Being a financial brand, how you define your target audience on digital and how do you strategize to reach out to them?

Everybody has a relationship with money, and in that sense everybody is a target customer for us. However, everybody’s money needs are somewhat different, and that is where customisation and segmenting comes in. On digital, it is possible to precise target consumers not only based on their demographics but also their interests, needs and burning questions. This is what we use effectively to target multiple micro-segments on digital.

What is your media mix? What has been the role of digital medium in communicating with the consumers? What part of your marketing spends are allocated to the digital medium?

We still love traditional media like TV and OOH for the emotional impact they have. We use digital selectively for buzz and engagement, and we also use digital dominantly for performance campaigns. We communicate on digital with prospects, to persuade them to consider our products, and we also communicate with customers already banking with us, persuading them to consider other products that are relevant and appropriate for them at various points in time.

 What role does outdoor medium play in the overall marketing strategy?

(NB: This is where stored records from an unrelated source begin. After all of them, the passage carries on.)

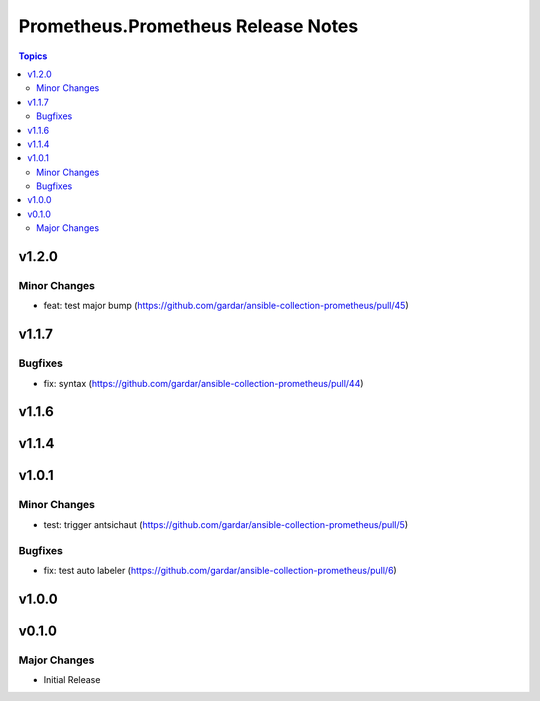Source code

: ===================================
Prometheus.Prometheus Release Notes
===================================

.. contents:: Topics


v1.2.0
======

Minor Changes
-------------

- feat: test major bump (https://github.com/gardar/ansible-collection-prometheus/pull/45)

v1.1.7
======

Bugfixes
--------

- fix: syntax (https://github.com/gardar/ansible-collection-prometheus/pull/44)

v1.1.6
======

v1.1.4
======

v1.0.1
======

Minor Changes
-------------

- test: trigger antsichaut (https://github.com/gardar/ansible-collection-prometheus/pull/5)

Bugfixes
--------

- fix: test auto labeler (https://github.com/gardar/ansible-collection-prometheus/pull/6)

v1.0.0
======

v0.1.0
======

Major Changes
-------------

- Initial Release
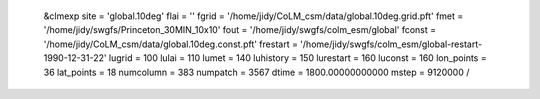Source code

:  &clmexp
 site           = 'global.10deg'
 flai           = ''
 fgrid          = '/home/jidy/CoLM_csm/data/global.10deg.grid.pft'
 fmet           = '/home/jidy/swgfs/Princeton_30MIN_10x10'
 fout           = '/home/jidy/swgfs/colm_esm/global'
 fconst         = '/home/jidy/CoLM_csm/data/global.10deg.const.pft'
 frestart       = '/home/jidy/swgfs/colm_esm/global-restart-1990-12-31-22'
 lugrid         = 100
 lulai          = 110
 lumet          = 140
 luhistory      = 150
 lurestart      = 160
 luconst        = 160
 lon_points     = 36
 lat_points     = 18
 numcolumn      = 383
 numpatch       = 3567
 dtime          = 1800.00000000000     
 mstep          = 9120000
 /
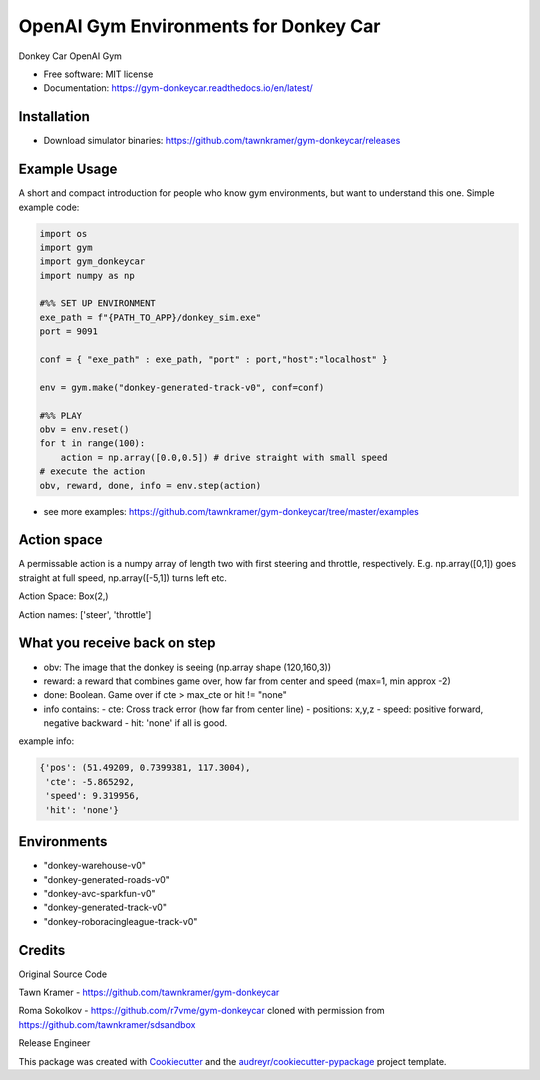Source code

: ======================================================
OpenAI Gym Environments for Donkey Car
======================================================


.. image:: https://img.shields.io/pypi/v/gym-donkeycar.svg
        :target: https://pypi.python.org/pypi/gym-donkeycar

.. image:: https://img.shields.io/travis/leigh-johnson/gym-donkeycar.svg
        :target: https://travis-ci.org/leigh-johnson/gym-donkeycar

.. image:: https://readthedocs.org/projects/gym-donkeycar/badge/?version=latest
        :target: https://gym-donkeycar.readthedocs.io/en/latest/?badge=latest
        :alt: Documentation Status

Donkey Car OpenAI Gym


* Free software: MIT license
* Documentation: https://gym-donkeycar.readthedocs.io/en/latest/

Installation
--------------

* Download simulator binaries: https://github.com/tawnkramer/gym-donkeycar/releases


Example Usage
--------------

A short and compact introduction for people who know gym environments, but want to understand this one.
Simple example code:

.. code-block:: python

    import os
    import gym
    import gym_donkeycar
    import numpy as np

    #%% SET UP ENVIRONMENT
    exe_path = f"{PATH_TO_APP}/donkey_sim.exe"
    port = 9091

    conf = { "exe_path" : exe_path, "port" : port,"host":"localhost" }

    env = gym.make("donkey-generated-track-v0", conf=conf)

    #%% PLAY
    obv = env.reset()
    for t in range(100):
        action = np.array([0.0,0.5]) # drive straight with small speed
    # execute the action
    obv, reward, done, info = env.step(action)



* see more examples: https://github.com/tawnkramer/gym-donkeycar/tree/master/examples

Action space
--------------

A permissable action is a numpy array of length two with first steering and throttle, respectively. E.g. np.array([0,1]) goes straight at full speed, np.array([-5,1]) turns left etc.

Action Space: Box(2,)

Action names: ['steer', 'throttle']


What you receive back on step
--------------

- obv: The image that the donkey is seeing (np.array shape (120,160,3))
- reward: a reward that combines game over, how far from center and speed (max=1, min approx -2)
- done: Boolean. Game over if cte > max_cte or hit != "none"

- info contains:
  - cte: Cross track error (how far from center line)
  - positions: x,y,z
  - speed: positive forward, negative backward
  - hit: 'none' if all is good.

example info:

.. code-block:: python

    {'pos': (51.49209, 0.7399381, 117.3004),
     'cte': -5.865292,
     'speed': 9.319956,
     'hit': 'none'}


Environments
---------------

* "donkey-warehouse-v0"
* "donkey-generated-roads-v0"
* "donkey-avc-sparkfun-v0"
* "donkey-generated-track-v0"
* "donkey-roboracingleague-track-v0"


Credits
------------

Original Source Code

Tawn Kramer - https://github.com/tawnkramer/gym-donkeycar

Roma Sokolkov - https://github.com/r7vme/gym-donkeycar cloned with permission from https://github.com/tawnkramer/sdsandbox

Release Engineer

.. _Leigh Johnson: https://github.com/leigh-johnson

This package was created with Cookiecutter_ and the `audreyr/cookiecutter-pypackage`_ project template.

.. _Cookiecutter: https://github.com/audreyr/cookiecutter
.. _`audreyr/cookiecutter-pypackage`: https://github.com/audreyr/cookiecutter-pypackage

Traditionally, outdoor has been approached as a reminder medium, one that encapsulates a brand campaign’s message into one visual, one line and the brand’s logo. At Kotak, we have never limited its utility to that. We have very often used outdoor for its unique ability to be topical, hyper local, impactful etc. We have done bold things like run ads on hoardings minus the brand logo, confident that the message would reflect the brand on its own. We have gone hyper local with messages on bus shelters and hoardings in the vicinity of our branches, inviting customers of neighbouring banks to cross the road to get more for their money. During our Kona Kona Kotak campaign, we deliberately switched around visuals, celebrating the Guntur customers in Mumbai, Bangalore customers in Ranchi, Goa customers in Cuddapah and so on. This seeming incongruity got people’s attention, and we got a lot of messages about how we must have made mistakes in dispatching the wrong artworks to various cities. But slowly, the penny dropped, and Mumbaikars appreciated that if we had branches in places like Guntur, we probably had branches in many places of India.

Do you see greater reason to drive OOH advertising for deepening your brands consumer connects?

Absolutely. OOH has enormous flexibility because we can change messaging based on location, as well as based on topical relevance. So sites near our branches can have one kind of message, while sites near the competitors can have another. Sites relevant to my category like malls and cinemas can have a specific type of message. Outdoor is a lot like finely targeted digital advertising. We also believe good outdoor design is a nuanced craft. David Ogilvy prescribed ‘12 words or less’. Most billboards tend to have a lot more clutter. Kotak actually operate with the maxim of 6 words or less.